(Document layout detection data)
== Segment start ==
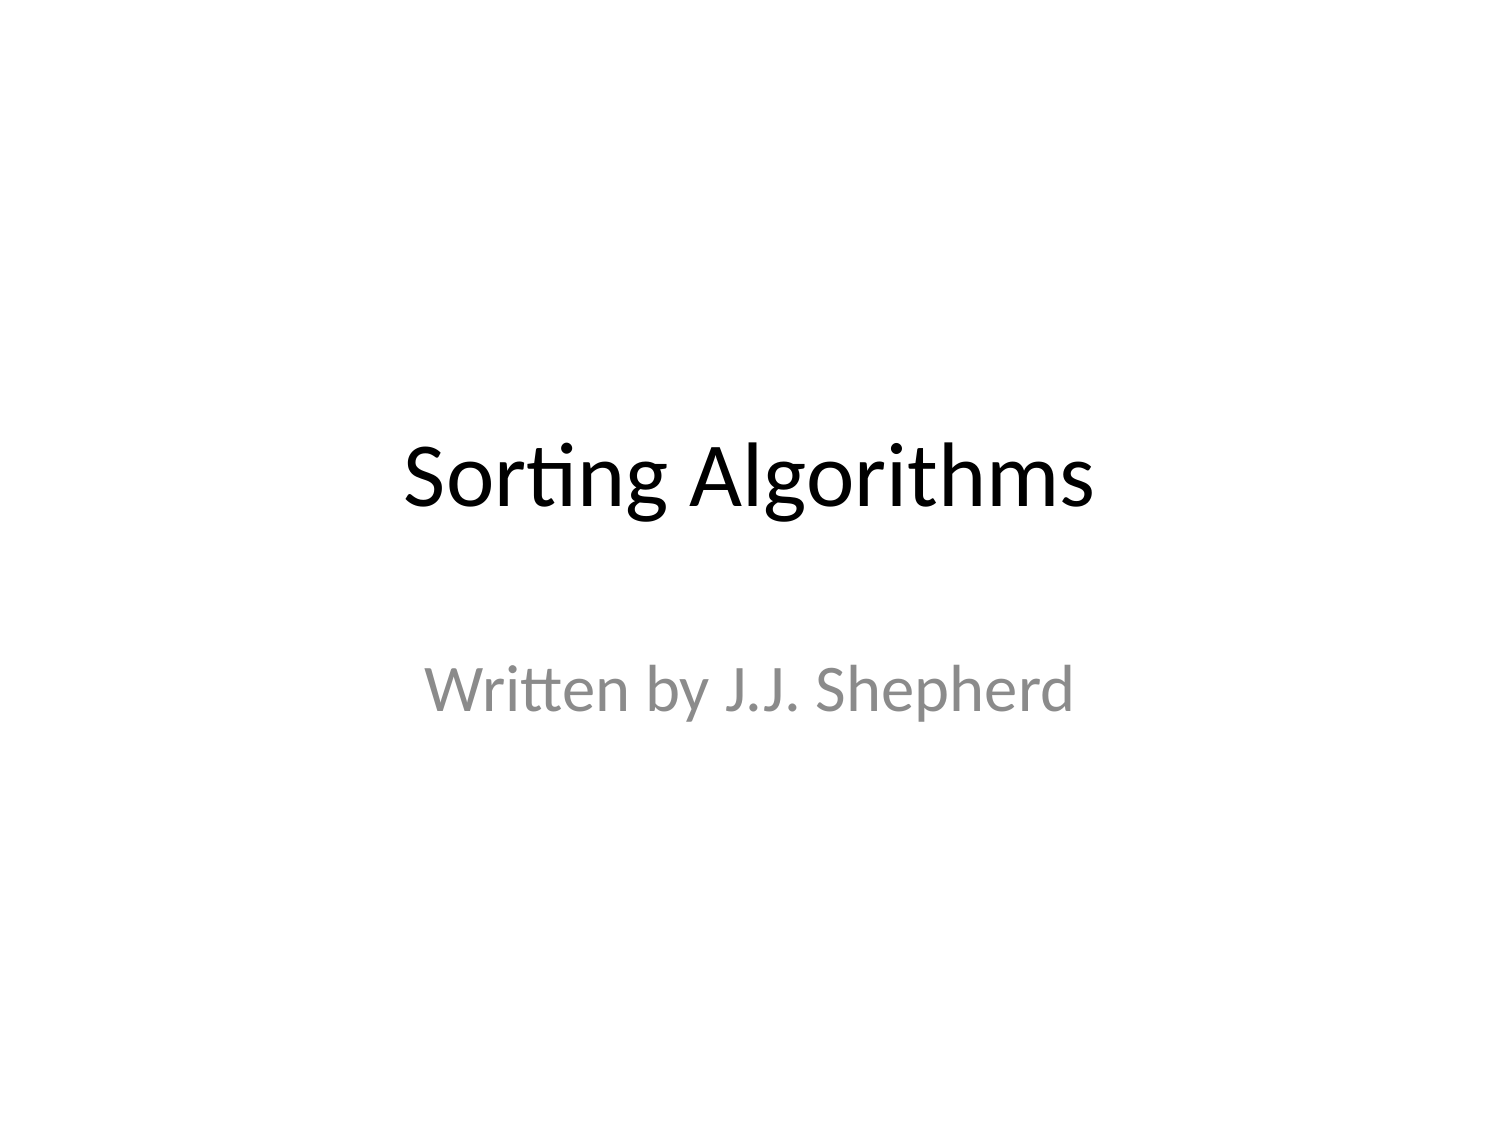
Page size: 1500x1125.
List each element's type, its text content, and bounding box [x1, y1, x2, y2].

subtitle Written by J.J. Shepherd [225, 637, 1275, 925]
title Sorting Algorithms [112, 349, 1388, 591]
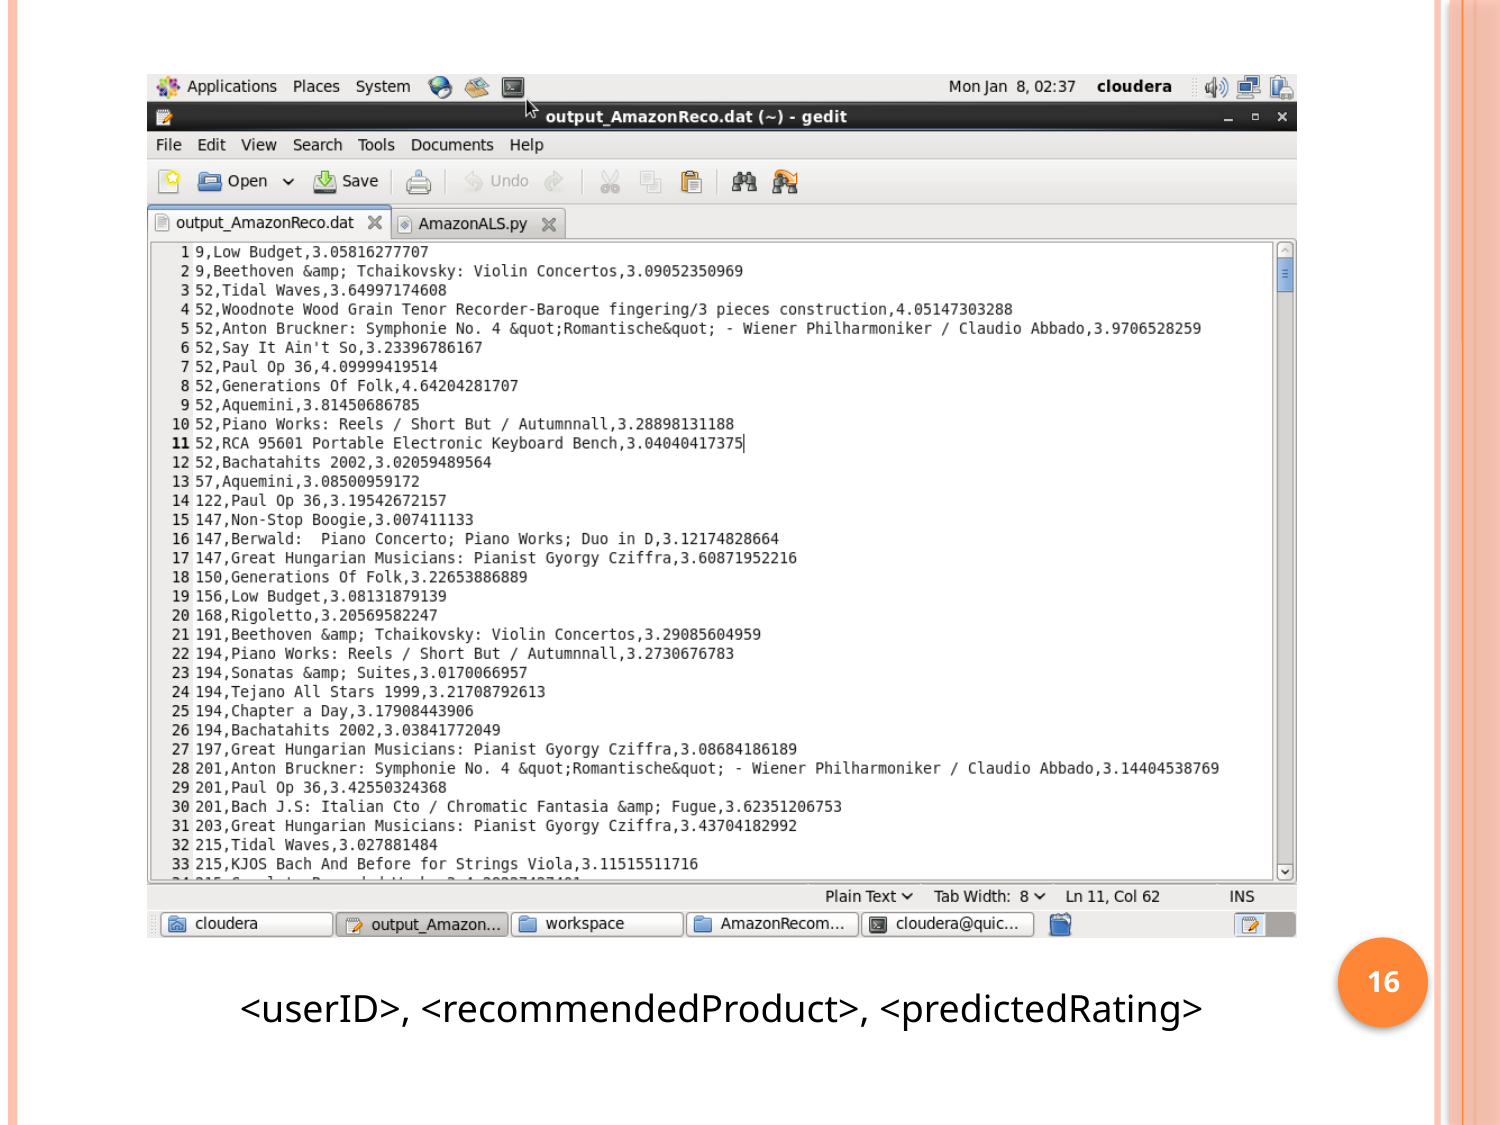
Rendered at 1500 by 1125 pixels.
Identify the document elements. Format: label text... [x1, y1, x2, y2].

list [146, 74, 1298, 938]
slide_number 16 [1333, 940, 1434, 1027]
text_box <userID>, <recommendedProduct>, <predictedRating> [224, 977, 1219, 1038]
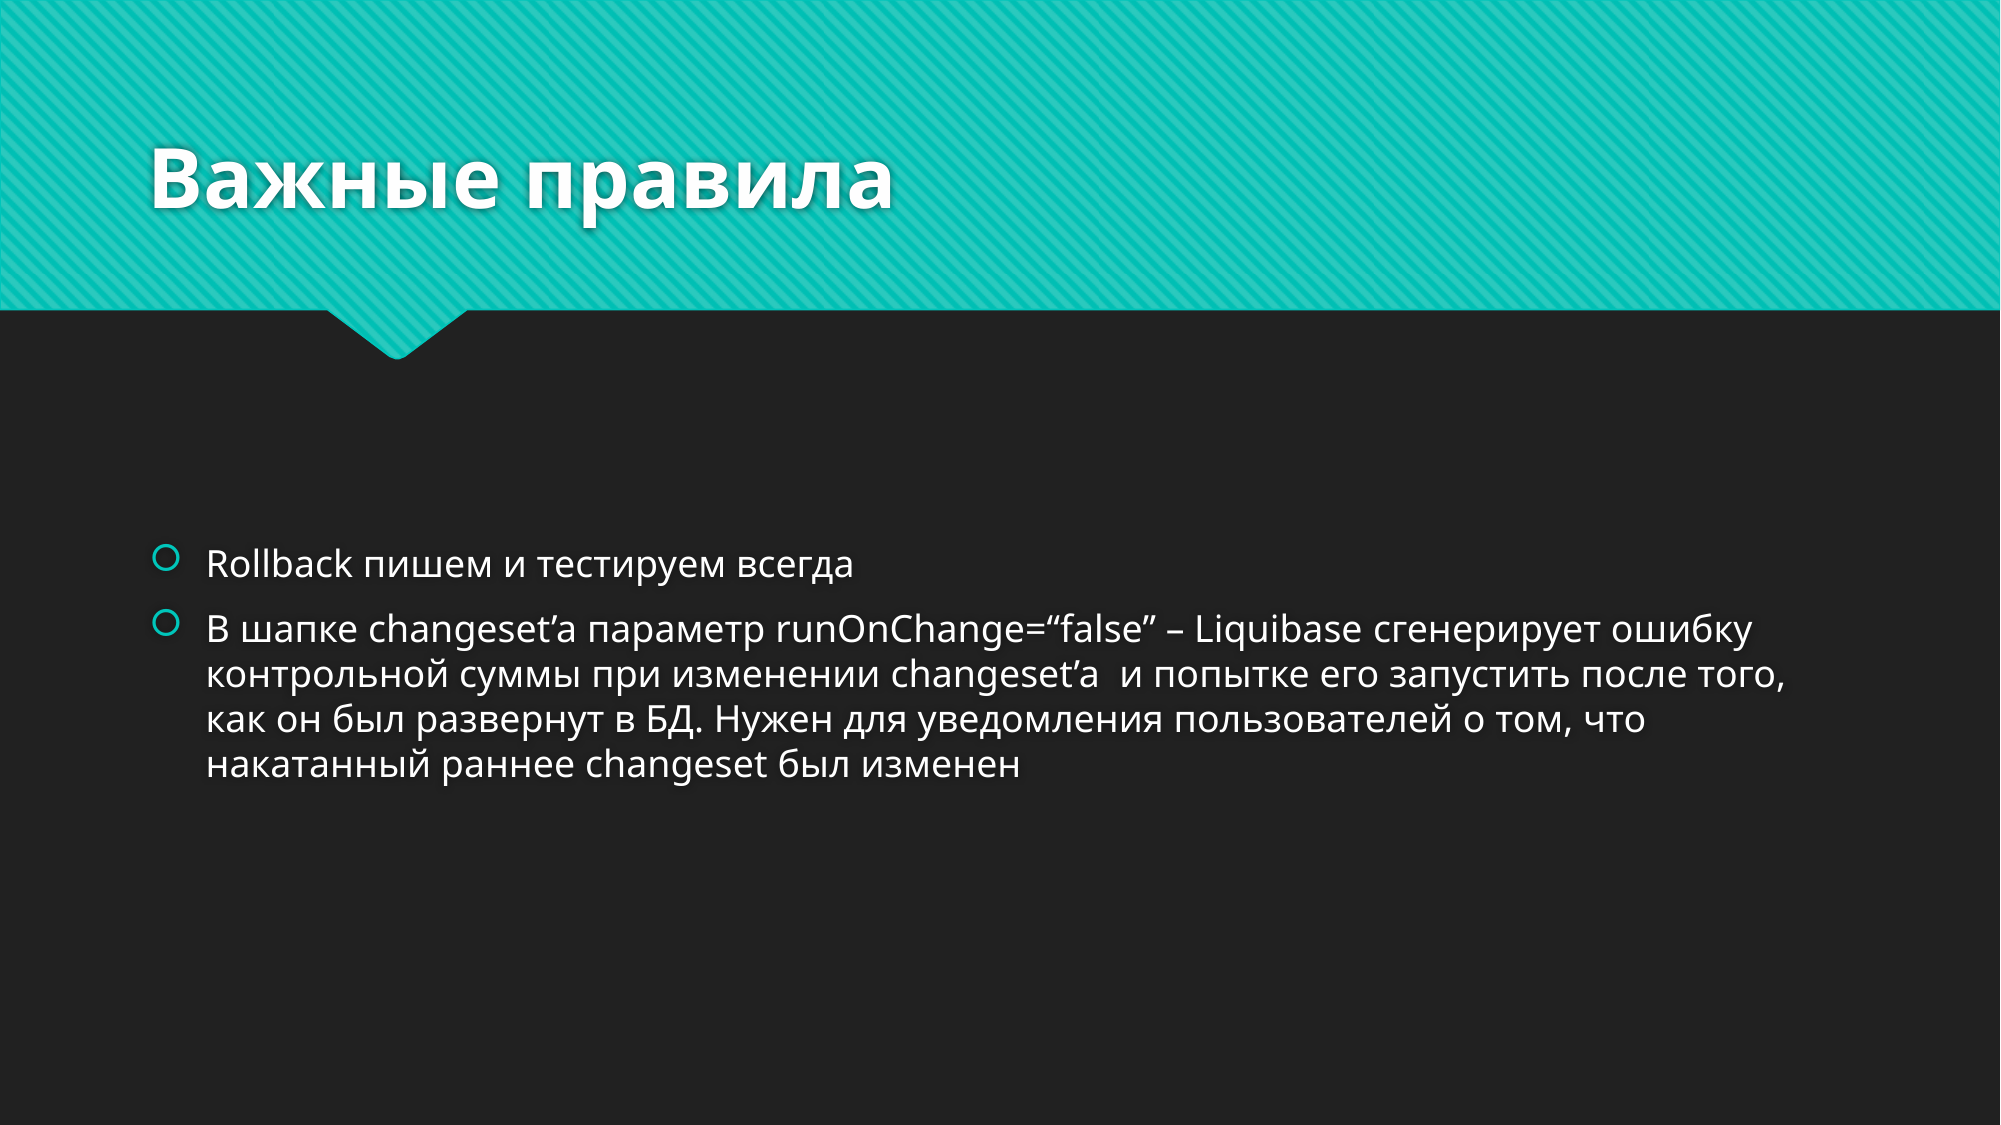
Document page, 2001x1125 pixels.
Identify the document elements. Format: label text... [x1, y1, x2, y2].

list Rollback пишем и тестируем всегда В шапке changeset’a параметр runOnChange=“false” – Liquibase сгенерирует ошибку контрольной суммы при изменении changeset’a и попытке его запустить после того, как он был развернут в БД. Нужен для уведомления пользователей о том, что накатанный раннее changeset был изменен [134, 364, 1866, 962]
title Важные правила [132, 73, 1868, 233]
== Segment end ==
_YOUR GOAL_
From the first line to the last, repeat the records exactly, leaving out the pictures.

_FINISHED EXERCISE_
Page size: 1500x1125.
List each element's type, its text content, and bounding box [x1, y1, x2, y2].

subtitle Written by J.J. Shepherd [225, 637, 1275, 925]
title Sorting Algorithms [112, 349, 1388, 591]
Rendered at 1500 by 1125 pixels.
Identify the document elements. Format: label text... [x1, y1, x2, y2].

list [146, 74, 1298, 938]
slide_number 16 [1333, 940, 1434, 1027]
text_box <userID>, <recommendedProduct>, <predictedRating> [224, 977, 1219, 1038]
Document page, 2001x1125 pixels.
Identify the document elements. Format: label text... [x1, y1, x2, y2].

list Rollback пишем и тестируем всегда В шапке changeset’a параметр runOnChange=“false” – Liquibase сгенерирует ошибку контрольной суммы при изменении changeset’a и попытке его запустить после того, как он был развернут в БД. Нужен для уведомления пользователей о том, что накатанный раннее changeset был изменен [134, 364, 1866, 962]
title Важные правила [132, 73, 1868, 233]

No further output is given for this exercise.